Natallia Vintsik - Fotolia
Enterprise IT pros have become more selective about which DevOps monitoring tools they use and, thereby, reaped benefits in the form of faster, more focused incident response.
IT analysts predicted this pattern would emerge as DevOps practices matured. Early on, specialized vendors emerged with products for various cloud-native technologies, such as containers and Kubernetes, as well as application-level network monitoring, and IT pros found themselves using a multitude of tools -- sometimes, dozens within the same infrastructure.
Over the last few years, however, monitoring vendors have merged and begun to offer product packages that encompass all three major categories of IT monitoring data: logs, metrics and traces, along with AIOps-driven correlations between them. In their most recent product releases in 2021, DevOps monitoring vendors such as New Relic and Dynatrace added interfaces that target the so-called full-stack developer, reflecting how common that role has become.
Among IT organizations such as Mendix, a division of Siemens that markets a low-code application development platform, this broader market maturation process has also played out internally. Until six months ago, the team that runs the Mendix PaaS platform used a mix of monitoring tools, now also known as observability tools, including Grafana, Prometheus, Datadog and AppDynamics.
Maarten SmeetsVice president of R&D of cloud deployment and operations, Mendix
But as the platform grew to encompass more than 4,000 customer apps running in 10 global AWS regions, as well as private data centers, and on both Kubernetes and Cloud Foundry container infrastructure, the team decided to eliminate all monitoring and observability tools other than Datadog.
The Mendix infrastructure would remain complex, but the company's engineers believed they could at least simplify how they tracked its performance, freeing up developers to focus on more strategic work.
"Due to the large scale that we have, we want to have our people innovate as much as possible -- we want to automate the boring work," said Maarten Smeets, vice president of R&D of cloud deployment and operations at Mendix. "And observability is boring."
Datadog consolidation slashes troubleshooting time
Datadog stood out at Mendix because it's easy to integrate into developers' CI/CD pipelines and is familiar to most of the Mendix DevOps team, Smeets said. That made it well suited to the way the IT organization is set up, where software engineers don't want to rely on a central platform engineering or site reliability engineering team that could become a bottleneck to deployments.
Datadog was straightforward enough for developers to use on their own and covered a variety of back-end infrastructure components equally well, from Amazon services to Cloud Foundry on premises. Its interface is accessible to less technical participants in the software release workflow, but engineers can also use it to dig deep into specific data sets.
But the biggest benefit of the move to Datadog came from the consolidation itself, rather than the particular tool the company chose, Smeets said.
"They all do something well," Smeets said of Datadog's competitors. "The one thing that Datadog does really well is it speaks the language of the people who are actually using it."
Over the last six months, Mendix deployed Datadog's monitoring agent to collect logs, metrics and application traces.

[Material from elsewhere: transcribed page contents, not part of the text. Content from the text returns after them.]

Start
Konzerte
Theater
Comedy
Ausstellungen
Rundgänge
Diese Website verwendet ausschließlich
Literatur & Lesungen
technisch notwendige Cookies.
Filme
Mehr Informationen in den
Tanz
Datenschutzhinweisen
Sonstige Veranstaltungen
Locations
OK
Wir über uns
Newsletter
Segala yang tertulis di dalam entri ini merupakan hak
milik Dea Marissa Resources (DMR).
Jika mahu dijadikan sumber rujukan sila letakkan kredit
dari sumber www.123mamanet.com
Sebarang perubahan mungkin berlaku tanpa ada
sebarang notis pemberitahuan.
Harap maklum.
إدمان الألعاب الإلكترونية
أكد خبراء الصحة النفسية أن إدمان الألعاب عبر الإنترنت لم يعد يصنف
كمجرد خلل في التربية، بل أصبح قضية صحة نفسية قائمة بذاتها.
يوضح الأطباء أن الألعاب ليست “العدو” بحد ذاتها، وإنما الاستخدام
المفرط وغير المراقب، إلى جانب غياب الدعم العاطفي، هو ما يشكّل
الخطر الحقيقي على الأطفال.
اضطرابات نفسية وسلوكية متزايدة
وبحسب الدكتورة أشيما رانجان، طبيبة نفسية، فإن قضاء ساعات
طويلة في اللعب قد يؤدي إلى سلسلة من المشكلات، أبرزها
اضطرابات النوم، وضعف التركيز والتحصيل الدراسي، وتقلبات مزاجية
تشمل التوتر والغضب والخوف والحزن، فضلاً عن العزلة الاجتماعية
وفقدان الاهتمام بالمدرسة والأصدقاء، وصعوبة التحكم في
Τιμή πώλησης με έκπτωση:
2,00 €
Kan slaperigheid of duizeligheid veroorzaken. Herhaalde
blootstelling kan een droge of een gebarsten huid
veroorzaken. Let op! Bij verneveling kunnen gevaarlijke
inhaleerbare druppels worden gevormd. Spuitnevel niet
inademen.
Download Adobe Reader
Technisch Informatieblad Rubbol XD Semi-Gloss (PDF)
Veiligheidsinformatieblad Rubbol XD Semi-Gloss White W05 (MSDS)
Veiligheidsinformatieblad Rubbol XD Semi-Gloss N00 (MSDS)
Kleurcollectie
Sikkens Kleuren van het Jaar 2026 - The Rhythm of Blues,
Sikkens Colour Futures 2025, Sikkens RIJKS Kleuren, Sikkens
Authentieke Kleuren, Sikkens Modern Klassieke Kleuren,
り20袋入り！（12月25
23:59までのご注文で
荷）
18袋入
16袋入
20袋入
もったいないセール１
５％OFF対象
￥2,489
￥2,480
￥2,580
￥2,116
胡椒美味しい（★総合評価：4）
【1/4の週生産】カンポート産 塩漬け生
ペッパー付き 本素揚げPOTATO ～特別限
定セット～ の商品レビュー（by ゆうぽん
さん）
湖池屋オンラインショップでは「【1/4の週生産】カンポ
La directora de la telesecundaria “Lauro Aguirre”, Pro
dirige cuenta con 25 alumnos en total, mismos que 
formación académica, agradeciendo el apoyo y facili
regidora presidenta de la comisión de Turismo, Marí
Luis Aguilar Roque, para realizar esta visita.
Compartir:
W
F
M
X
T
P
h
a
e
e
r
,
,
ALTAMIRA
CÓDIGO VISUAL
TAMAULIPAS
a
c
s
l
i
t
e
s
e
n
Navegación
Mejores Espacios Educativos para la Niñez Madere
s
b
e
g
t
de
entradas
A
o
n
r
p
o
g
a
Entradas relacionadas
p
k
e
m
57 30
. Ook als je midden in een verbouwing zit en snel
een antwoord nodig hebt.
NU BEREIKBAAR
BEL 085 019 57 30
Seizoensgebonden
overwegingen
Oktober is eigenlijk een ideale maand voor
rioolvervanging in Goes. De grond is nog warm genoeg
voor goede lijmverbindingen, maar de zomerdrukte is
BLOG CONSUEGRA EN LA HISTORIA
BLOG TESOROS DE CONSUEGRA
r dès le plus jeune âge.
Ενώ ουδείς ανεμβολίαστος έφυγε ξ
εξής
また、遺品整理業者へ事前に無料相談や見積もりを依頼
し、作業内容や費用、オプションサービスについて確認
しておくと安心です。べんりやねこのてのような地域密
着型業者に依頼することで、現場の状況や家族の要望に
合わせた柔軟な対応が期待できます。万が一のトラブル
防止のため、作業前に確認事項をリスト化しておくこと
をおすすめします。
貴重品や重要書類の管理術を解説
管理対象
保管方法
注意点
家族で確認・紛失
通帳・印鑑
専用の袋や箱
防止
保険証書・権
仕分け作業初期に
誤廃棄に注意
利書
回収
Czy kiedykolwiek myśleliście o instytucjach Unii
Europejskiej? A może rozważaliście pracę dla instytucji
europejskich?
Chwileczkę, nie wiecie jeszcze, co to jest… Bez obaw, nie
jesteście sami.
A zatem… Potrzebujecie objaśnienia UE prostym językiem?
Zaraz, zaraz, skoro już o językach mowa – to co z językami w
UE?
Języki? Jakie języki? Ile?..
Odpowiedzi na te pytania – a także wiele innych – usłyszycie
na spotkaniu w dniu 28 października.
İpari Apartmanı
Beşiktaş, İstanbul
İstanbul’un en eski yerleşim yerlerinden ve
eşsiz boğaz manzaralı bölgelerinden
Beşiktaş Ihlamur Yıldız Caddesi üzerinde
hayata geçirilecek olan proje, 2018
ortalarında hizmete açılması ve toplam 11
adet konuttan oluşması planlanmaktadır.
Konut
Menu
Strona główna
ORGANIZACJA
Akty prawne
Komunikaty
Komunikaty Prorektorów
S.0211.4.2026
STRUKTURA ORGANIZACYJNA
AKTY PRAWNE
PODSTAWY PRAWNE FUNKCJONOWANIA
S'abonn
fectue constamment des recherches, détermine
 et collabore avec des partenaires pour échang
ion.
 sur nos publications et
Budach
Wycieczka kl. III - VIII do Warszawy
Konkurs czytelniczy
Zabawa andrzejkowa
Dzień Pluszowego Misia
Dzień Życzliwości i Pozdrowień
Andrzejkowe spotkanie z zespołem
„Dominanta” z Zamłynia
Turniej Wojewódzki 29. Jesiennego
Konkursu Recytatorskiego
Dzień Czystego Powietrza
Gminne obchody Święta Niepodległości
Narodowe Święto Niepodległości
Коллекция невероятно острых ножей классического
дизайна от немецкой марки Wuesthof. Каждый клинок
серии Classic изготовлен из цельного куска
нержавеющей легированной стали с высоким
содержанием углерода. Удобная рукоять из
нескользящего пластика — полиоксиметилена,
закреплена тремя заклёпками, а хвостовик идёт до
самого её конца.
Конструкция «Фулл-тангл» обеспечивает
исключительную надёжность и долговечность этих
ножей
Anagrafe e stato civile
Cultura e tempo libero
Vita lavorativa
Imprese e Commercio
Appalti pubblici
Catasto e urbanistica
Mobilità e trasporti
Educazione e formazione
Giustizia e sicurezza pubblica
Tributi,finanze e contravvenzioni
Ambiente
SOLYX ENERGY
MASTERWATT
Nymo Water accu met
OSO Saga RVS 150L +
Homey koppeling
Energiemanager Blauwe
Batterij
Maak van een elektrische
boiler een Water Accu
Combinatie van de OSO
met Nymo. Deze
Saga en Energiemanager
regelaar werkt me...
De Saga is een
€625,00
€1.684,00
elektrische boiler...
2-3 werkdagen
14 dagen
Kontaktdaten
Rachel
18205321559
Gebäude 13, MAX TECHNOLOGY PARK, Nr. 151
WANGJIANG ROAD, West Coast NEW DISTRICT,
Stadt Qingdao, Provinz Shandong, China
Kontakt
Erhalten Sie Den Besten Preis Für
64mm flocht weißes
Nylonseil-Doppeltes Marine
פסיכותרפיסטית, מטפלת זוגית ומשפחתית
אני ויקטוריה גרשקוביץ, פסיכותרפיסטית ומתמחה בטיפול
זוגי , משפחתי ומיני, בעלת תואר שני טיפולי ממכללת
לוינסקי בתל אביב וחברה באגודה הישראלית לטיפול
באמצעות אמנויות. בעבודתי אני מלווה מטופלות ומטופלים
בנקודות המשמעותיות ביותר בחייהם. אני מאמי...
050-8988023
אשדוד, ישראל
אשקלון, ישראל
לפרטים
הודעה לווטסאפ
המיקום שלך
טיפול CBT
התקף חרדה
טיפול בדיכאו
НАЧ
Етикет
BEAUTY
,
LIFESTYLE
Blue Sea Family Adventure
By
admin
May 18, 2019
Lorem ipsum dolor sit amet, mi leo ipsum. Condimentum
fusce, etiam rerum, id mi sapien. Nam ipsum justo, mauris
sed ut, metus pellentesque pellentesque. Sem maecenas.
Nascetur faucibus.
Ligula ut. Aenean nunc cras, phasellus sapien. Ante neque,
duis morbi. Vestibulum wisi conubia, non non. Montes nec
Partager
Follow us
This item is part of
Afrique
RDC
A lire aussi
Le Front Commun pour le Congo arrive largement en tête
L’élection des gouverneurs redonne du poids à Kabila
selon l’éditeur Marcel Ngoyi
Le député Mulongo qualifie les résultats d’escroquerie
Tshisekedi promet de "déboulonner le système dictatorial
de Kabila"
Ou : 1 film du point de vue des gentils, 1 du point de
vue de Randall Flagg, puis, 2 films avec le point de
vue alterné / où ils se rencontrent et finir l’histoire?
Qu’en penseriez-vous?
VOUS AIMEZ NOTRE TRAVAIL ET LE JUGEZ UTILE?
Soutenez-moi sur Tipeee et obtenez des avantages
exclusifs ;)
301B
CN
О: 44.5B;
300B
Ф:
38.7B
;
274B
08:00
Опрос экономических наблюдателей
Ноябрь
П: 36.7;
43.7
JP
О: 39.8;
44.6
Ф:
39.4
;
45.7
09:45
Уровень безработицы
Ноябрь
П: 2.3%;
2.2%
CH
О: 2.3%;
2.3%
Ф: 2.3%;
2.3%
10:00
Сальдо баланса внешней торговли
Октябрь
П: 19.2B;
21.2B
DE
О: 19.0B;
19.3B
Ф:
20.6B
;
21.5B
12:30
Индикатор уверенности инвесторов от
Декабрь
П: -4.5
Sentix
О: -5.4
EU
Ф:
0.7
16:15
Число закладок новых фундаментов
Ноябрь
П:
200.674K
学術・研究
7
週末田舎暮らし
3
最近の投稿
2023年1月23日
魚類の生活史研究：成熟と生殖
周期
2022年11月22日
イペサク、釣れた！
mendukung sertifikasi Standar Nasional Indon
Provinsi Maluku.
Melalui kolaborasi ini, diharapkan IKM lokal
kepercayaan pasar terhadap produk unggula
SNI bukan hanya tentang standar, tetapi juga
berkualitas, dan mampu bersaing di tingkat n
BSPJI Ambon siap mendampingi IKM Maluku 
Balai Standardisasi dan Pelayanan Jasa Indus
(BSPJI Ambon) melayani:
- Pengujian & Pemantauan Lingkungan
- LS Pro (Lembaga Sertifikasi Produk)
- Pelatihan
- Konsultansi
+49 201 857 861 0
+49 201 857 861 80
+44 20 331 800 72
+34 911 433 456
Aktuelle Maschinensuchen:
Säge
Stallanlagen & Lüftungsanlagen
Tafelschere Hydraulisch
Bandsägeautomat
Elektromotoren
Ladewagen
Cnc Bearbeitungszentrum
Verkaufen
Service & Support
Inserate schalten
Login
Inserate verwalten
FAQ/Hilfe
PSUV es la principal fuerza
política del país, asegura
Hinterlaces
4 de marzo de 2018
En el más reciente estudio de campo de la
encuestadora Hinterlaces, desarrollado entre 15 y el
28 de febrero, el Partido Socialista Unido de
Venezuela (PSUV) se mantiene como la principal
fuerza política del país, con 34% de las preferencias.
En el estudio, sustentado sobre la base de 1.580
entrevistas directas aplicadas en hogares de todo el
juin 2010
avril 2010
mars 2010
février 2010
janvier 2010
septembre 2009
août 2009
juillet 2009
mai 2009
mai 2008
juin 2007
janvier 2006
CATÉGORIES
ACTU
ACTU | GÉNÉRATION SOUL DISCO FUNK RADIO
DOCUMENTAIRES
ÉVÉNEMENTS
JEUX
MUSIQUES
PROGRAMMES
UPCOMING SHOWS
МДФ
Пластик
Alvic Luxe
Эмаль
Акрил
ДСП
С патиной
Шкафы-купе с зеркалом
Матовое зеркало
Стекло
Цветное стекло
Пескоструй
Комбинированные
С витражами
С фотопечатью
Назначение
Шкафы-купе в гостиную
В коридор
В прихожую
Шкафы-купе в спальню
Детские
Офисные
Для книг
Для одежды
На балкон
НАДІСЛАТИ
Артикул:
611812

This made data gathering faster and more efficient, and all these data types are now displayed together on dashboards that Mendix teams can share, making collaboration easier. Datadog's Log Patterns AIOps feature also helped quickly pinpoint the root cause of issues.
"Before we used Datadog, we basically did log analysis and correlation with home-brewed tools, which was manual and error-prone, with long lead times," Smeets said. "Building our own observability tools is absolutely not something that I think should be our ambition."
When DevOps teams at Mendix still cobbled together their own monitoring tools, pinpointing the root cause of an issue was painstaking and slow, as engineers moved back and forth between separate tool interfaces, Smeets said. Now, troubleshooting typically takes minutes, with much of that correlation done automatically by the Datadog product.
"[Manually] finding correlations between different things going on in our complex infrastructure can take days," Smeets said. "We're now able spot the problem and fix it right away."